Time to talk about risk.

music selection:  “New Girl Now” — Honeymoon Suite

weigh-in:  204.2 (3.4)

Corrections of 10% are normal in the market. They happen about once every 735 days.  If you are shaken up by this action it points to being unprepared for normal volatility.  The first thing and probably the most important is have a proper asset allocation.  One hundred percent equity is hotly debated and probably a bad idea for most investors.  A case of the nerves during normal volatility events suggests too low an allocation to fixed income.  I personally like 60/40 equity/bonds.  This produces enough income to cover my annual budget.  I will never have to ‘sell at the bottom’.  Personally, I like closed end funds for the bond/fixed income allocation and you can see some suggested funds each Friday here at the raptor.

Another strong action you can take to protect yourself from volatility is to follow a strict stop loss policy.  Note that you should track your stops offline rather than enter them in the market.  The market maker can’t ‘pick you off’ early that way.  Stop losses can be set at a fixed price at the time of purchase.  I like to use trailing stop losses where you adjust your sell point upward as the price rises.  This allows me to lock in some upside and allow my winners to run while protecting me from ruinous losses.  Predetermining your pain point at purchase time takes emotion out of the process for you and ensures you act rationally.

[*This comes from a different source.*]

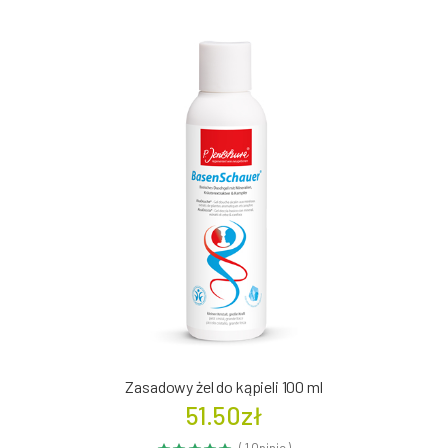
Zasadowy żel do kąpieli 100 ml
51.50zł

It makes a lot of sense to buy primarily stocks that offer a distribution yield.  When you buy something that pays no cash, your profits are limited to your ability to sell at price above your cost basis.  Since the market can remain irrational longer than you can stay solvent, it offers a lot of relief to collect cash payments.  I adjust my trailing stop losses to reflect distribution income.  This effectively tightens the stop as time goes on.

The final thing you can do to protect yourself from market volatility is selling options for income.  Options income lowers your effective cost basis in equity.  You actually have less risk than owning stock outright when you sell an option.  This is because the option income is yours to keep no matter what happens to the price of the underlying.  I adjust my trailing stop loss to reflect all options premiums collected.

Devour your prey raptors!

Is The Correction Making You Nervous?

Never miss another opportunity to devour prey!

7 thoughts on “Is The Correction Making You Nervous?

  • February 12, 2018 at 11:12 pm

    Surprised you didn’t mention the collar options strategy. I was on the fence about doing this two months and $60k ago!

  • February 13, 2018 at 6:30 pm

    Speaking of risk:

    UVXY September straddles can now be sold at the $20 strike for roughly $20. In other words, there’s no risk at the lower bound and UVXY would have to be nearly double today’s price in Sept. for this position to lose. That could easily happen, as we’ve seen, but I bet an opportunity comes along to add a butterfly wing cheaply.

    • February 13, 2018 at 7:46 pm

      Nice find! I have my fill of UVXY exposure at the moment or I’d be tempted to make that trade.

  • February 14, 2018 at 4:51 pm

    Speaking of risk, how far negative will you let those UVXY puts go until you take the loss?

    Do you think you’ll be in the green by 2020?

    • February 14, 2018 at 10:37 pm

      I’m still holding. I expect them to eventually be back in the green. I’ve weathered volatility storms and been deep underwater on the puts before. The recovery is always long but reliable.

      • February 15, 2018 at 11:31 pm

        I predict breakeven in early April.